After slowing down his career — if you can call it that, he won eight different titles — by fighting lower level K-1 fighters and gaining a rep for avoiding top level fighters, Alexio retired after winning the WAKO Pro World Heavyweight Full Contact Championship. But his crazy life wasn’t over yet.

In 2003, he was first convicted of bank fraud. Charges like that would come back to haunt him, including failing to pay past child support. A decade later, Alexio and his wife were charged with thirty-six counts, such as filing false tax claims, wire fraud and money laundering, as well as charges of sending false documents with the goal of obtaining gold bars and coins worth hundreds of thousands of US dollars. He was finally convicted of twenty-eight of those counts and now resides at FCI Safford, a low-security federal prison in Arizona.

Let’s get back to Kickboxer.

After yet another successful title win, Eric decides to go to Thailand and build on his legend. After all, that’s where the sport was born. Eric doesn’t even train, thinking that he can defeat anyone. But his brother discovers that his opponent, Tong Po (Van Damme’s childhood friend Michel Qissi, who is absolutely the greatest villain of all time) is a maniac. The dude kicks concrete pillars with his bare legs and has a stare that confirms that he is a murderer.

Kurt begs his brother not to fight, but Eric laughs it off. Po murks him round after round, beating him into the ground with ease as the crowd basically laughs at the two gaijin infiltrating their world. Even after Kurt throws in the towel, Tong Po kicks it out of the ring and elbows Eric in the back, turning him into a quadriplegic before tearing his title belt to shreds. And get this — there are two more matches to go. This wasn’t even the main event!

Kurt is now stuck as a stranger in a strange land, with a brother near death, unable to speak the language. Winston Taylor, a retired US Army special forces member, helps them get to the hospital where they learn that Eric will never walk, much less kickbox, again.

Kurt vows to get revenge and is introduced to Xian Chow, a trainer of Muay Thai. Basically, this training involves him torturing our hero, so if you’d like to see a muscular young boy from Brussels get trussed up by an older Asian daddy that wants to teach him the ropes, you can watch this and still feel pretty manly about it. I kid — although that sequence at the beginning where the shirtless brothers cavort about Thailand seems a little romantic.

Somehow during all this Kurt falls from Xian’s niece Mylee and helps her battle the crime lord Freddy Li. Xian then convinces Freddy to book a match between Tong Po and Kurt in the ancient tradition. That tradition? Hemp ropes all over the fists, coated in resin and dipped in broken glass while the ring has metal chains instead of ropes and fire is everywhere. This is the exact moment I lost my mind and began screaming at the screen as if this were a real fight that I was watching live and no longer a multipack DVD that I bought for $4.
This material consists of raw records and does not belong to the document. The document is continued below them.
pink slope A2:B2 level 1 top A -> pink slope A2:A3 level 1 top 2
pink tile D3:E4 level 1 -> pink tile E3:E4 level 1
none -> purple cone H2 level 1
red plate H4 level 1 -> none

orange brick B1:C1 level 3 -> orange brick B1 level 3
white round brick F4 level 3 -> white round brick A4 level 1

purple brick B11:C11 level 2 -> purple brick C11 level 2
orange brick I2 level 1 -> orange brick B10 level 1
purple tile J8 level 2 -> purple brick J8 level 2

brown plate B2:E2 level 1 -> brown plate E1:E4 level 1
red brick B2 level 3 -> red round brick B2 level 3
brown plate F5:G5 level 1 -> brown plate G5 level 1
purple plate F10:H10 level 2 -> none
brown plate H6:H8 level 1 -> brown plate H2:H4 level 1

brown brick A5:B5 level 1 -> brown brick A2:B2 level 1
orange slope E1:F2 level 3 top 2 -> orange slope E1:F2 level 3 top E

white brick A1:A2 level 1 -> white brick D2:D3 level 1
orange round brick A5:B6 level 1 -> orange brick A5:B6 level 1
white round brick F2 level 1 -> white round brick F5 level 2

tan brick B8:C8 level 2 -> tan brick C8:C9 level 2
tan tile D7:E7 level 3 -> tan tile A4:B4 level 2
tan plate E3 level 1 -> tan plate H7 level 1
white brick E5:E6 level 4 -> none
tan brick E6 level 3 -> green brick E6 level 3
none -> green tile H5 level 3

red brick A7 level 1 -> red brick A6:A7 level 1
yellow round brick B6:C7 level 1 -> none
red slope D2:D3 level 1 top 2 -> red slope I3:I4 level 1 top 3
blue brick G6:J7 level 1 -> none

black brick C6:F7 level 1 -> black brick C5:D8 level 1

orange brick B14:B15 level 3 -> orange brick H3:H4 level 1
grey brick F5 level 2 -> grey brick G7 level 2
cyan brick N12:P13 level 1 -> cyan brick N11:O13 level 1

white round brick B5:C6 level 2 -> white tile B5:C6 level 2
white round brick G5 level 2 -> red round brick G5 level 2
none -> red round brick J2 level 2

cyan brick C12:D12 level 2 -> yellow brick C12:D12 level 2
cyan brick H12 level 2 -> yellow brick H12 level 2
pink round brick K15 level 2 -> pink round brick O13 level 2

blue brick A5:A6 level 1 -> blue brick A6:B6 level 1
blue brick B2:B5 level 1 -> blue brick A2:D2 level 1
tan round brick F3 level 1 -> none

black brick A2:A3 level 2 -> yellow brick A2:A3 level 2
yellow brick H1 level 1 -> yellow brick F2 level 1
Freddy Li arranges to have the fight fixed and gets $1 million from syndicate bosses to bet on the outcome. To stack the odds, Eric is kidnapped so that Kurt will do the job. Think that’s bad? Tong Po also assaults Mylee. Remember how I said these guys were the worst humans in almost any movie not starring David Hess?

Xian tells Kurt to go the distance in the fight before losing, which gives him and Taylor time to save Eric, who appears just in time to chant “Nuk Soo Kow,” or white warrior, along with the fickle crowd who turns on Tong Po. Kurt goes buck wild and easily bests the maniac who started the match out by eating broken glass and bloodying up his own tongue.

While Tong Po is listed as playing himself, please know that that is really Michael Qissi. This isn’t a Zeus/Tiny Lister deal. His voice, however, was dubbed by Jim Cummings, who is also the voice of Winnie the Pooh and Darkwing Duck. However, don’t celebrate just yet, as the actor was accused earlier this year of animal abuse, drug addiction and physical, mental and sexual abuse by his ex-wife. After knowing that, it adds some real cringe to the line that Tong Po yells during the fight: “You bleed like Mylee! Mylee… good fuck!”